I gotta agree with this sentiment - but then I grew up in Glendale about 10 blocks from the Burbank Border. This is common knowledge down there.
This picture of Norma Jeane is Norma Jeane Baker before Marilyn Monroe became famous. You can compare it to the picture of her in this link: http://www.aiolosfilm.com/highlights.html
Actually, at that time she was Norma Jeane Dougherty, having married James Dougherty at the age of 16. Norma was hired by Reginald Denny to work in his target drone factory spraying glue on aircraft fabric and inspecting and packing recovery parachutes.
See: A "Rosie the Riveter" is Discovered
In 1939, after developing a series of unmanned aerial vehicles, Englishman Reginald Leigh Denny and two Americans, Walter Righter and Kenneth Case, formed the Radioplane Company, which was to later become Northrop's Ventura division.

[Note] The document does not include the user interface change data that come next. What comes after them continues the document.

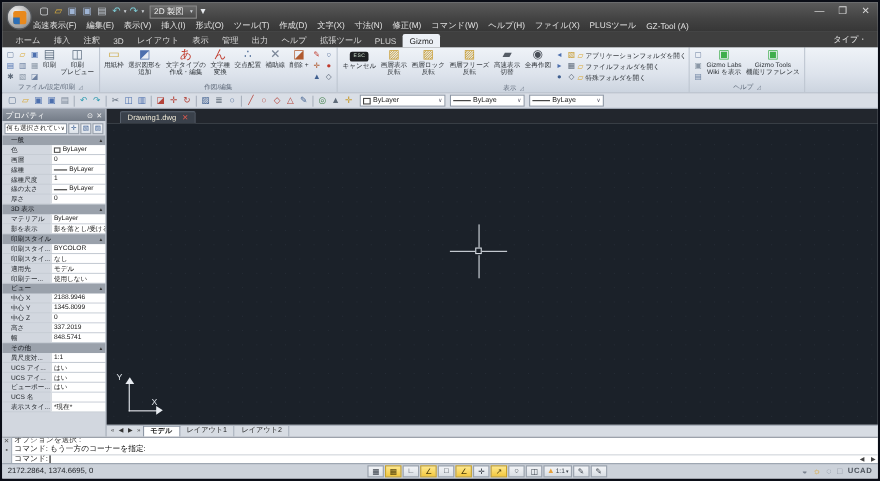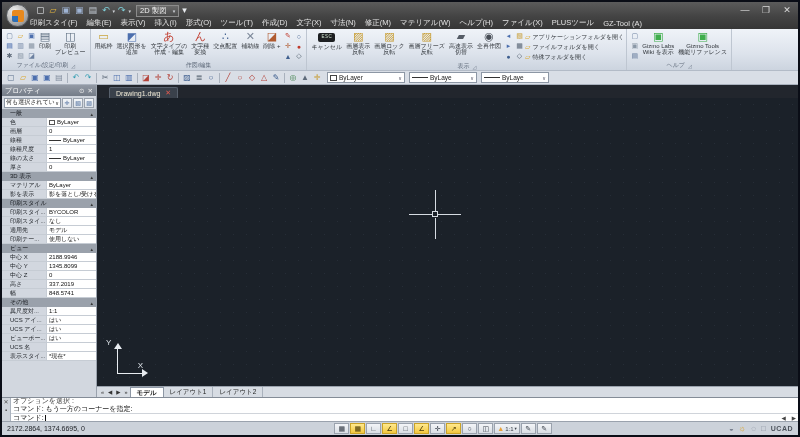--- a/index.html
+++ b/index.html
@@ -163,43 +163,58 @@
         <span class="qcaret">▾</span>
         <span class="qicon" style="color: rgb(127, 208, 218);">↷</span>
         <span class="qcaret">▾</span>
         <span class="wscombo">
           <span>2D 製図</span>
           <span class="qcaret">▾</span>
         </span>
         <span class="qicon">▾</span>
       </div>
     <div class="menubar">
-        <span class="menu-item">印刷スタイ(F)</span>
+        <span class="menu-item">高速表示(F)</span>
         <span class="menu-item">編集(E)</span>
         <span class="menu-item">表示(V)</span>
         <span class="menu-item">挿入(I)</span>
         <span class="menu-item">形式(O)</span>
         <span class="menu-item">ツール(T)</span>
         <span class="menu-item">作成(D)</span>
         <span class="menu-item">文字(X)</span>
         <span class="menu-item">寸法(N)</span>
         <span class="menu-item">修正(M)</span>
-        <span class="menu-item">マテリアル(W)</span>
+        <span class="menu-item">コマンド(W)</span>
         <span class="menu-item">ヘルプ(H)</span>
         <span class="menu-item">ファイル(X)</span>
         <span class="menu-item">PLUSツール</span>
         <span class="menu-item">GZ-Tool (A)</span>
       </div>
     <div class="winctl">
         <span class="wbtn">—</span>
         <span class="wbtn">❐</span>
         <span class="wbtn">✕</span>
       </div>
   </div>
 
+  <div class="tabrow">
+    <span class="rtab">ホーム</span>
+      <span class="rtab">挿入</span>
+      <span class="rtab">注釈</span>
+      <span class="rtab">3D</span>
+      <span class="rtab">レイアウト</span>
+      <span class="rtab">表示</span>
+      <span class="rtab">管理</span>
+      <span class="rtab">出力</span>
+      <span class="rtab">ヘルプ</span>
+      <span class="rtab">拡張ツール</span>
+      <span class="rtab">PLUS</span>
+      <span class="rtab active">Gizmo</span>
+      <span class="typelabel">タイプ・</span>
+  </div>
 
   <div class="ribbon">
       <div class="rgroup">
         <div class="g-items">
           <div class="sgrid" style="grid-template-columns: repeat(3, 11px);">
             <span class="sicon" style="color: rgb(108, 128, 160);">▢</span>
             <span class="sicon" style="color: rgb(217, 166, 46);">▱</span>
             <span class="sicon" style="color: rgb(76, 111, 174);">▣</span>
             <span class="sicon" style="color: rgb(76, 111, 174);">▤</span>
             <span class="sicon" style="color: rgb(108, 128, 160);">▥</span>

During WWII, Radioplane built thousands of radio-controlled target drones, which were used by the Army for anti-aircraft practice.
In 1944, while working at Radioplane, Ethel Dougherty and her daughter-in-law joined the ranks of the millions of women known as "Rosie the Riveters" helping the war effort. During her 60-hour workweek at the nation's minimum wage of $20 a week, Norma Jeane's assignments included spraying glue on aircraft fabric and inspecting and folding parachutes.
As part of a publicity campaign to drum up support for the nation's war effort and to elevate the soldier's morale, the U.S. Army established the First Motion Picture Unit. Many movie stars were part of this unit, which soon became known as the "Celluloid Commandos." Those in uniform at the time included Alan Ladd and Clark Gable. The unit, whose base was known as "Fort Roach," was housed in the Hal Roach Studio in Culver City, Calif.
David Conover, an Army photographer, was assigned to Fort Roach. Actor Ronald Reagan was his commanding officer. In June 1945, Reagan, a friend of Denny, sent David Conover to Radioplane's Van Nuys plant to take pictures of women involved in the war effort.
As Conover moved down the assembly line, his attention was drawn to one particular blue-eyed "Rosie the Riveter," who was in the process of putting propellers on aircraft. Norma Jeane's curly ash-blonde hair framed her pretty but dirt-smudged face. He snapped her picture several times, and continued down the assembly line. But he later returned to ask if she had a sweater with her; he wanted her to pose for him during her lunch hour.
Conover noted that 19-year-old Norma Jeane's response to the camera was amazing. She seemed to "come alive" with an immediate and natural instinct. In fact, he was so excited by his discovery that he could barely hold the camera steady. He must have hidden his excitement from his subject, because the teenager timidly asked if she was photogenic.
After several photo sessions and with Conover's influence, Norma Jeane applied at the Blue Book Modeling Agency. There she was groomed in the art of modeling and encouraged to lighten her hair. She soon had the attention of every producer in Hollywood. In July 1946, Norma Jeane signed a contract with Twentieth Century Fox Studios, and shortly thereafter became known as Marilyn Monroe.
Her marriage to Dougherty lasted almost four years. Dougherty later wrote a book about his marriage to Norma Jeane, entitled "The Secret Happiness of Marilyn Monroe." And of course, Marilyn Monroe became a legend.